What to do:
Write out exactly the lines below starting at the one containing "Quando pensamos numa" and ending at the one containing "Che cosa sono gli annunci globali?". Omit every picture.

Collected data
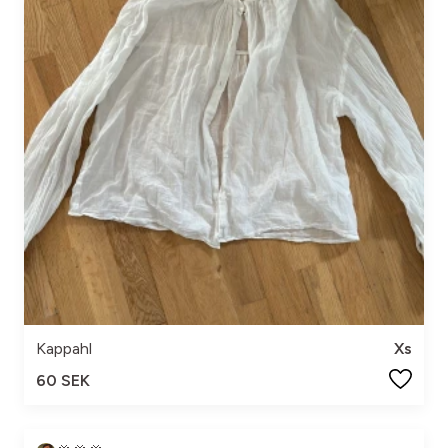
Kappahl
Xs
60 SEK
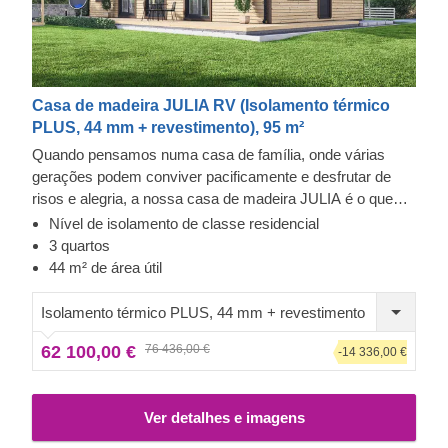
Casa de madeira JULIA RV (Isolamento térmico
PLUS, 44 mm + revestimento), 95 m²
Quando pensamos numa casa de família, onde várias
gerações podem conviver pacificamente e desfrutar de
risos e alegria, a nossa casa de madeira JULIA é o que
nos vem imediatamente à cabeça. Se gosta do estilo
Nível de isolamento de classe residencial
clássico, esta casa vai permitir que experimente a síntese
3 quartos
da forma arquitetónica tradicional, construção robusta e
44 m² de área útil
nuances de design elegantes, fazendo com que esta casa
pareça um verdadeiro lar.
Isolamento térmico PLUS, 44 mm + revestimento
62 100,00 €
76 436,00 €
-14 336,00 €
Ver detalhes e imagens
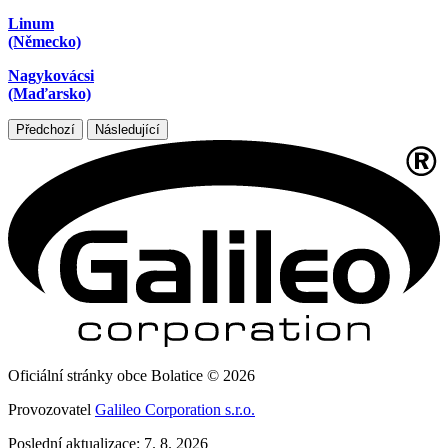
Linum
(Německo)
Nagykovácsi
(Maďarsko)
Předchozí
Následující
Oficiální stránky obce Bolatice © 2026
Provozovatel
Galileo Corporation s.r.o.
Poslední aktualizace: 7. 8. 2026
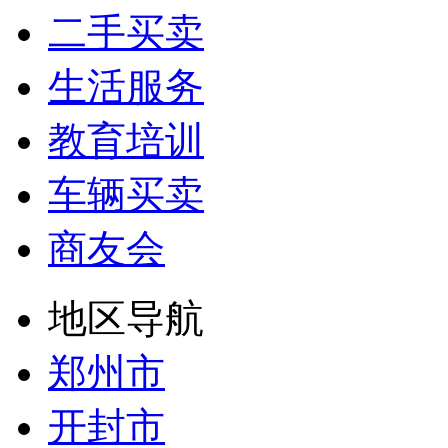
二手买卖
生活服务
教育培训
车辆买卖
商友会
地区导航
郑州市
开封市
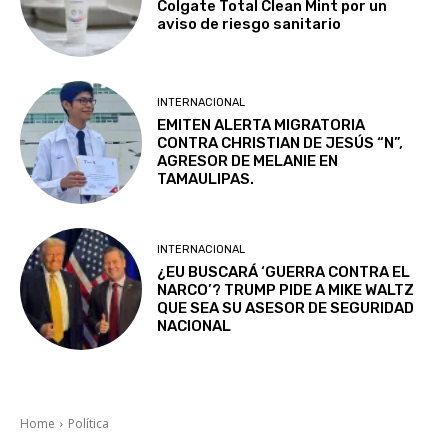
Colgate Total Clean Mint por un
aviso de riesgo sanitario
INTERNACIONAL
EMITEN ALERTA MIGRATORIA
CONTRA CHRISTIAN DE JESÚS “N”,
AGRESOR DE MELANIE EN
TAMAULIPAS.
INTERNACIONAL
¿EU BUSCARÁ ‘GUERRA CONTRA EL
NARCO’? TRUMP PIDE A MIKE WALTZ
QUE SEA SU ASESOR DE SEGURIDAD
NACIONAL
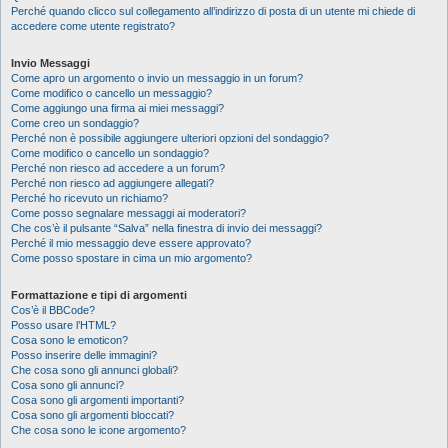
Perché quando clicco sul collegamento all’indirizzo di posta di un utente mi chiede di
accedere come utente registrato?
Invio Messaggi
Come apro un argomento o invio un messaggio in un forum?
Come modifico o cancello un messaggio?
Come aggiungo una firma ai miei messaggi?
Come creo un sondaggio?
Perché non è possibile aggiungere ulteriori opzioni del sondaggio?
Come modifico o cancello un sondaggio?
Perché non riesco ad accedere a un forum?
Perché non riesco ad aggiungere allegati?
Perché ho ricevuto un richiamo?
Come posso segnalare messaggi ai moderatori?
Che cos’è il pulsante “Salva” nella finestra di invio dei messaggi?
Perché il mio messaggio deve essere approvato?
Come posso spostare in cima un mio argomento?
Formattazione e tipi di argomenti
Cos’è il BBCode?
Posso usare l’HTML?
Cosa sono le emoticon?
Posso inserire delle immagini?
Che cosa sono gli annunci globali?
Cosa sono gli annunci?
Cosa sono gli argomenti importanti?
Cosa sono gli argomenti bloccati?
Che cosa sono le icone argomento?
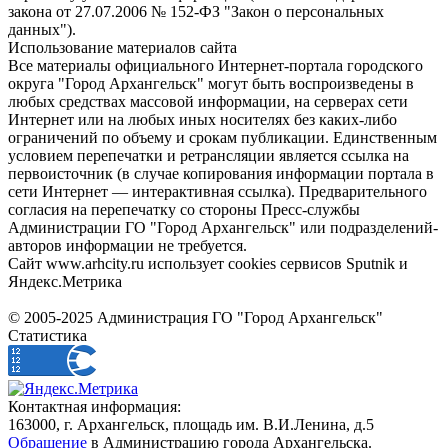
закона от 27.07.2006 № 152-ФЗ "Закон о персональных
данных").
Использование материалов сайта
Все материалы официального Интернет-портала городского
округа "Город Архангельск" могут быть воспроизведены в
любых средствах массовой информации, на серверах сети
Интернет или на любых иных носителях без каких-либо
ограничений по объему и срокам публикации. Единственным
условием перепечатки и ретрансляции является ссылка на
первоисточник (в случае копирования информации портала в
сети Интернет — интерактивная ссылка). Предварительного
согласия на перепечатку со стороны Пресс-службы
Администрации ГО "Город Архангельск" или подразделений-
авторов информации не требуется.
Сайт www.arhcity.ru использует cookies сервисов Sputnik и
Яндекс.Метрика
© 2005-2025 Администрация ГО "Город Архангельск"
Статистика
Контактная информация:
163000, г. Архангельск, площадь им. В.И.Ленина, д.5
Обращение
в Администрацию города Архангельска.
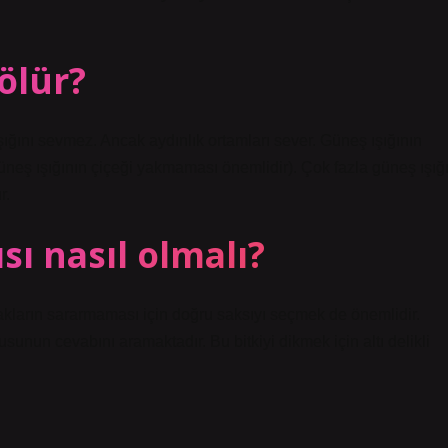
ölür?
ığını sevmez. Ancak aydınlık ortamları sever. Güneş ışığının
üneş ışığının çiçeği yakmaması önemlidir). Çok fazla güneş ışığ
r.
sı nasıl olmalı?
rakların sararmaması için doğru saksıyı seçmek de önemlidir.
sunun cevabını aramaktadır. Bu bitkiyi dikmek için altı delikli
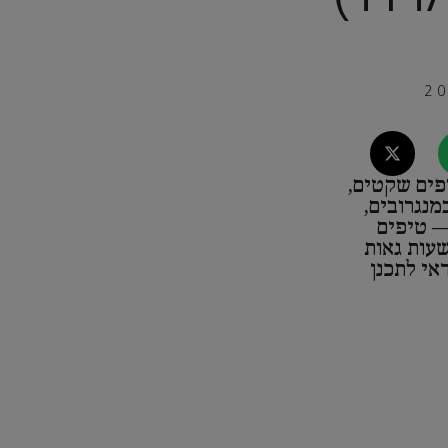
פים שקטים,
מנגרובים,
— טיפים
שעות גאות
אי לתכנן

Solution:
Quando pensamos numa casa de família, onde várias
gerações podem conviver pacificamente e desfrutar de
risos e alegria, a nossa casa de madeira JULIA é o que
nos vem imediatamente à cabeça. Se gosta do estilo
Nível de isolamento de classe residencial
clássico, esta casa vai permitir que experimente a síntese
3 quartos
da forma arquitetónica tradicional, construção robusta e
44 m² de área útil
nuances de design elegantes, fazendo com que esta casa
pareça um verdadeiro lar.
Isolamento térmico PLUS, 44 mm + revestimento
62 100,00 €
76 436,00 €
-14 336,00 €
Ver detalhes e imagens
Linum
(Německo)
Nagykovácsi
(Maďarsko)
Předchozí
Následující
Oficiální stránky obce Bolatice © 2026
Provozovatel
Galileo Corporation s.r.o.
Poslední aktualizace: 7. 8. 2026
二手买卖
生活服务
教育培训
车辆买卖
商友会
地区导航
郑州市
开封市
Colgate Total Clean Mint por un
aviso de riesgo sanitario
INTERNACIONAL
EMITEN ALERTA MIGRATORIA
CONTRA CHRISTIAN DE JESÚS “N”,
AGRESOR DE MELANIE EN
TAMAULIPAS.
INTERNACIONAL
¿EU BUSCARÁ ‘GUERRA CONTRA EL
NARCO’? TRUMP PIDE A MIKE WALTZ
QUE SEA SU ASESOR DE SEGURIDAD
NACIONAL
Perché quando clicco sul collegamento all’indirizzo di posta di un utente mi chiede di
accedere come utente registrato?
Invio Messaggi
Come apro un argomento o invio un messaggio in un forum?
Come modifico o cancello un messaggio?
Come aggiungo una firma ai miei messaggi?
Come creo un sondaggio?
Perché non è possibile aggiungere ulteriori opzioni del sondaggio?
Come modifico o cancello un sondaggio?
Perché non riesco ad accedere a un forum?
Perché non riesco ad aggiungere allegati?
Perché ho ricevuto un richiamo?
Come posso segnalare messaggi ai moderatori?
Che cos’è il pulsante “Salva” nella finestra di invio dei messaggi?
Perché il mio messaggio deve essere approvato?
Come posso spostare in cima un mio argomento?
Formattazione e tipi di argomenti
Cos’è il BBCode?
Posso usare l’HTML?
Cosa sono le emoticon?
Posso inserire delle immagini?
Che cosa sono gli annunci globali?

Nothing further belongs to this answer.